Beth Mugo is Kenya’s assistant minister for education. She said Kenya has fallen behind in terms of women representation in decision-making positions.

“We want an affirmative action because for a very long time now, Kenya has lagged behind, especially in the region and all over the world, for women representation, especially in parliament and councils, municipalities, where there are elections or people who hold office as a result of election,” she said.

The United Nations and the African Union have both urged nations to ensure increased representation of women at all decision-making levels, particularly in national parliaments. Mugo said Kenyan women are not near the mandated 30 percent representation

“That is the bone of contention because even following the Beijing platform of action that was agreed by all governments that there should be affirmative action providing women leadership with at least one-third. But in Kenya, we are still under 10 percent. We are something like eight percent because we are 18 women in a parliament of 210 members of parliament,” Mugo said.
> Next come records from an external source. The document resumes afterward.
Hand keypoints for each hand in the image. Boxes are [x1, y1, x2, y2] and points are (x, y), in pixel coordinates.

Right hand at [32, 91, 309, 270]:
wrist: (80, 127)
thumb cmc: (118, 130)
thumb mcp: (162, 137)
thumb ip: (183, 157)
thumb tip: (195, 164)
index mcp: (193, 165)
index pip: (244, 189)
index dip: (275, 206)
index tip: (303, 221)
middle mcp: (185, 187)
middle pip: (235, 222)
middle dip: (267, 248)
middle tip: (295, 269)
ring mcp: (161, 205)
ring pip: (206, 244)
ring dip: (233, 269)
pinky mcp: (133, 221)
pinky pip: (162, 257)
She said Kenyan women are qualified in every respect and do not want a quota system

“The Kenyan women are very, very qualified. In fact, Kenyan women are leading in the region when it comes to all areas of professionalism. We have many lawyers, we have many doctors, we have judges, we have teachers, we engineers, and we have people in government. It is not lack of qualified women; it is lack of political will on part of political parties,” she said.
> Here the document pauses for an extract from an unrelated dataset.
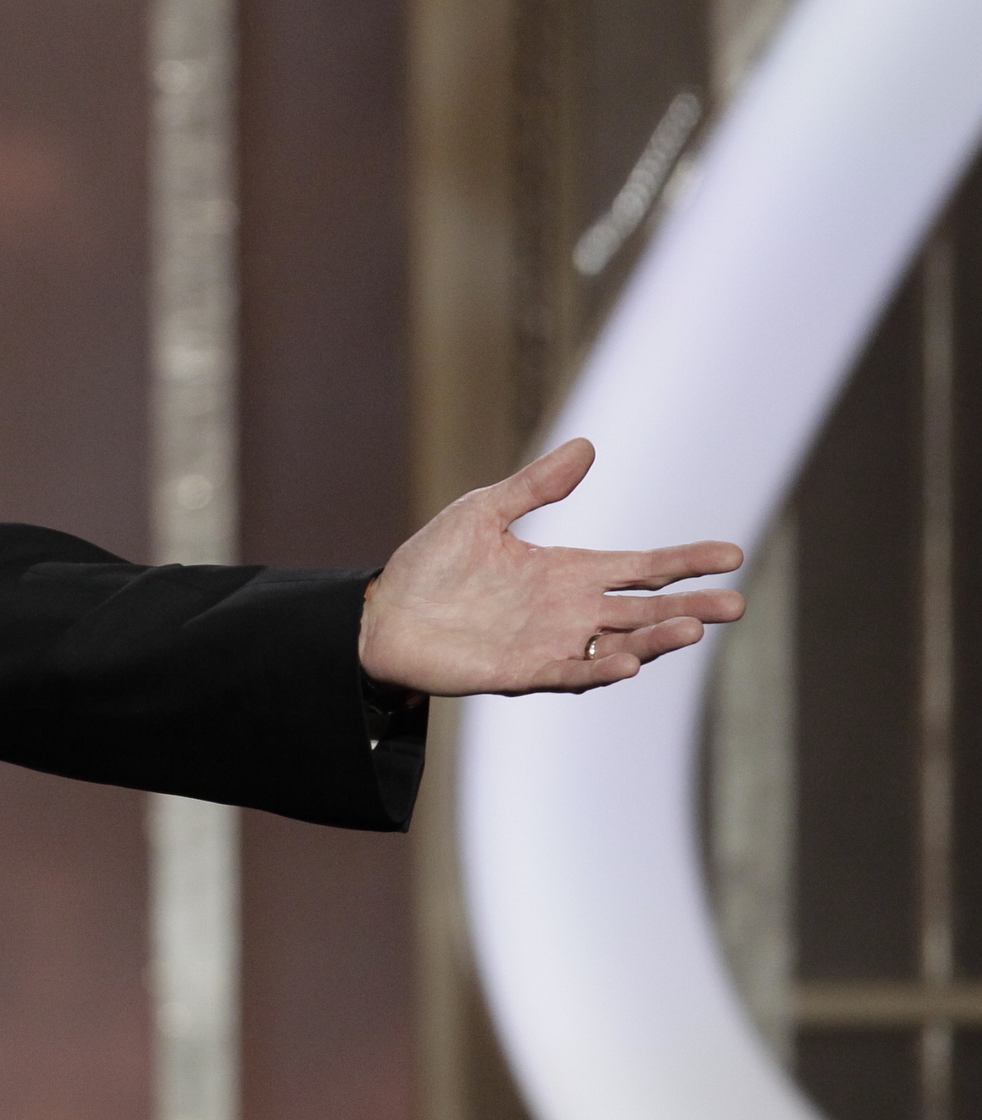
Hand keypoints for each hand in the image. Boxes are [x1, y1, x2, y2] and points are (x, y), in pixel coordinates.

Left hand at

Mugo said political parties in Kenya often nominate only men to winnable positions during elections, while women are often nominated in areas where the parties are weak and cannot win.

In addition, Mugo pointed to some cultural factors that she said have made it difficult for Kenyan women to get equal representation, such as the lack of economic power and the perception that women are not strong leaders.

Some international donor agencies have reportedly said they will only fund political parties depending on the number of women those parties have nominated for political seats.

But Mugo said the ruling Narc-Kenya party, which she represents, has a good record when it comes to nominating women to political positions.

“To begin with, the party I represent now has the largest number of women in parliament. So I would say it’s ready for affirmative action. So my party is not a problem because we also have affirmative action as a rule in our constitution. But the problem is, most all our party structures, the top positions are all controlled by the men,” Mugo said.

She said Kenyan women may not be able to overcome their struggle for political representation unless they have affirmative action that would guarantee them at least 70 seats out of a 210-member parliament.